The opportunity to improve people’s eye health with technology
In Europe there are 15 million children with severe visual impairment and a 20% prevalence in adults. These vision problems can affect reading, and are even confused with ADHD and dyslexia. In addition, confinement has increased the time of exposure to screens and has led to various effects on vision, for example blurred vision after prolonged visual tasks on the computer.
These are vision effects that are not corrected by glasses alone, and traditional methods of vision therapy are very manual, with lengthy treatments and more subjective measurements. However, thanks to technology, detection and treatment methods can progress.
“We focus on analysing how you see your world, how we present it to you and how we detect it, but also how we train it to recover visual efficiency”
Eva García Ramos
In this sense, as defined by Eva García Ramos, “WIVI is like a netflix of vision, with different services that focus on the detection and treatment of visual dysfunctions that affect different areas such as binocularity, reading, exposure to screens…“. The solution, which relies on Virtual Reality and Artificial Intelligence, is diagnosed for children, young people and presbyopes.
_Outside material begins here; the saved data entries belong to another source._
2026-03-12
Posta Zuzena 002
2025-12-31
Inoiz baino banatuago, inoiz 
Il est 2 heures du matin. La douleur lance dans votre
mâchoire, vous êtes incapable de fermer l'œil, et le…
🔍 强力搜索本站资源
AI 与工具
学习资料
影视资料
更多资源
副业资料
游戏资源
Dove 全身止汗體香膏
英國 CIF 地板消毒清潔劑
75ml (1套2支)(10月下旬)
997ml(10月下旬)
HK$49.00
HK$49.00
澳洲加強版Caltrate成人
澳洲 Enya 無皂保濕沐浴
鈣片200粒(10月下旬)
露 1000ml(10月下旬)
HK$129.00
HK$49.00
Virtual reality and product customisation for each user
WIVI Vision is a solution that combines Virtual Reality with Artificial Intelligence.
“When you create a product, it is important that it has the technology, but it also has to be backed by scientific evidence”, Eva García Ramos said at the event. WIVI, apart from helping the specialist in an objective measurement, performs a visual assessment and training through gameplay. They are 3D clinical games, immersive and non-invasive, where a unique user experience is mixed with an objective measurement.
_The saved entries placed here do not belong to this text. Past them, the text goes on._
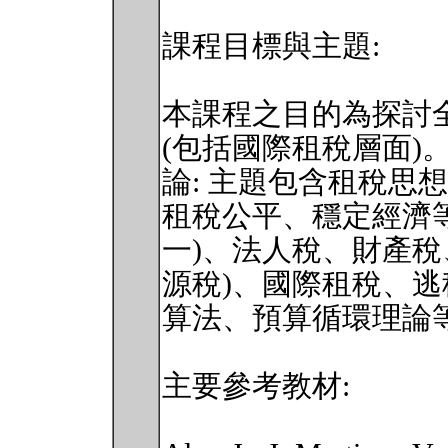
課程目標與主題:
本課程之目的為探討
(包括國際租稅層面)。
論: 主題包含租稅思
租稅公平、穩定經濟
一)、法人稅、財產稅
源稅)、國際租稅、逃稅
算法、預算循環理論
主要參考教材:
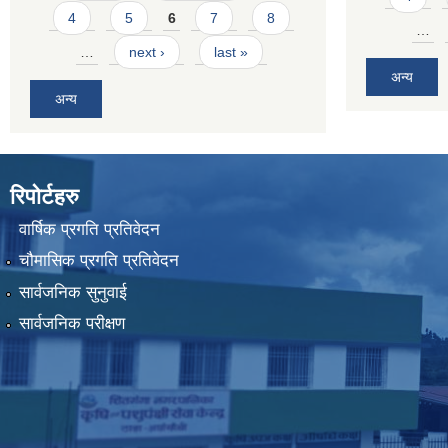
4
5
6
7
8
…
…
next ›
last »
अन्य
अन्य
रिपोर्टहरु
वार्षिक प्रगति प्रतिवेदन
चौमासिक प्रगति प्रतिवेदन
सार्वजनिक सुनुवाई
सार्वजनिक परीक्षण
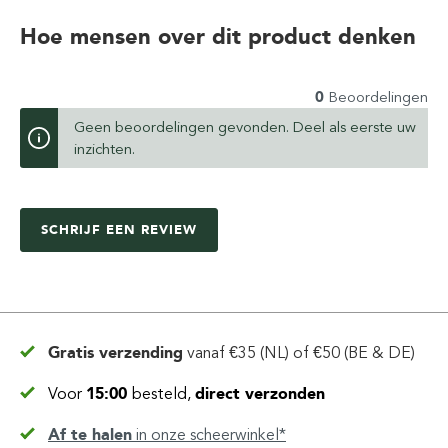
Hoe mensen over dit product denken
0
Beoordelingen
Geen beoordelingen gevonden. Deel als eerste uw
inzichten.
SCHRIJF EEN REVIEW
Gratis verzending
vanaf
€35 (NL) of €50 (BE & DE)
Voor
15:00
besteld,
direct verzonden
Af te halen
in
onze scheerwinkel*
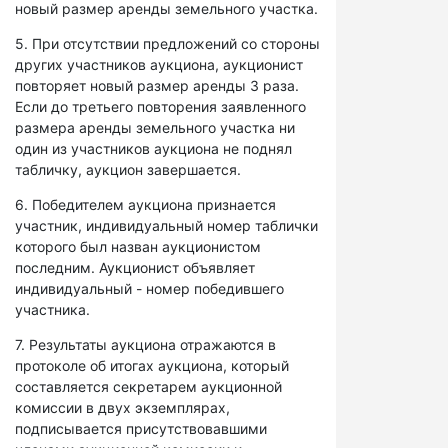
новый размер аренды земельного участка.
5. При отсутствии предложений со стороны
других участников аукциона, аукционист
повторяет новый размер аренды 3 раза.
Если до третьего повторения заявленного
размера аренды земельного участка ни
один из участников аукциона не поднял
табличку, аукцион завершается.
6. Победителем аукциона признается
участник, индивидуальный номер таблички
которого был назван аукционистом
последним. Аукционист объявляет
индивидуальный - номер победившего
участника.
7. Результаты аукциона отражаются в
протоколе об итогах аукциона, который
составляется секретарем аукционной
комиссии в двух экземплярах,
подписывается присутствовавшими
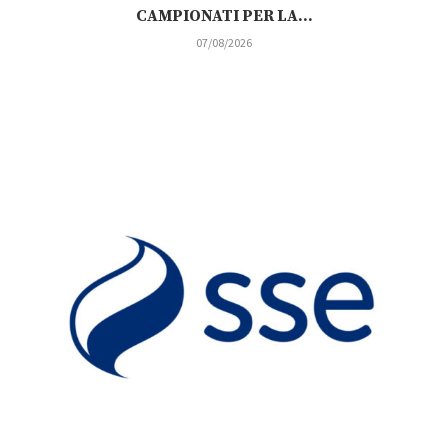
CAMPIONATI PER LA...
07/08/2026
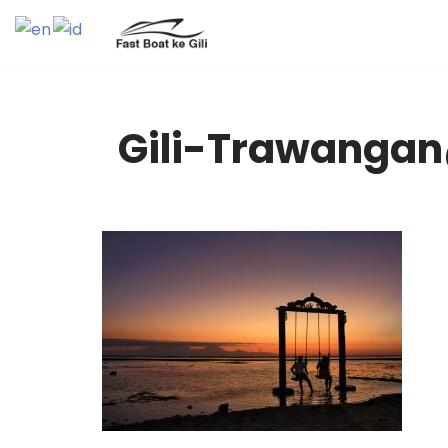
Skip
to
content
Gili-Trawangan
At WIVI, Virtual Reality helps us to personalise the service for each user, because we don’t all see the world in the same way and we have to stimulate it differently for each person. “We focus on analysing how you see your world, how we present it to you and how we detect it, but also how we train it to recover visual efficiency”, says Eva.
The advantages of virtual reality in WIVI are:
- Reduction of session times and complete treatment.
- Measurement of different visual areas at the same time, not 1 at a time.
Treating for less regression. - Personalisation of unique user experiences with 3D visualisations.
- Increased user motivation and lower treatment drop-out rates.
“Technologies have come to improve people’s quality of life. Regarding Virtual Reality, we believe there is an important collaboration issue, where the user is more motivated and shows how he or she really behaves,” Eva comments at the event.
Thank you so much to XISCAT for having the experience of our CEO and Co-Founder, Eva García Ramos and the use case of WIVI Vision. And special thanks to Sílvia Cufí and Elena Medrade for inviting us to this interesting Innovation Café.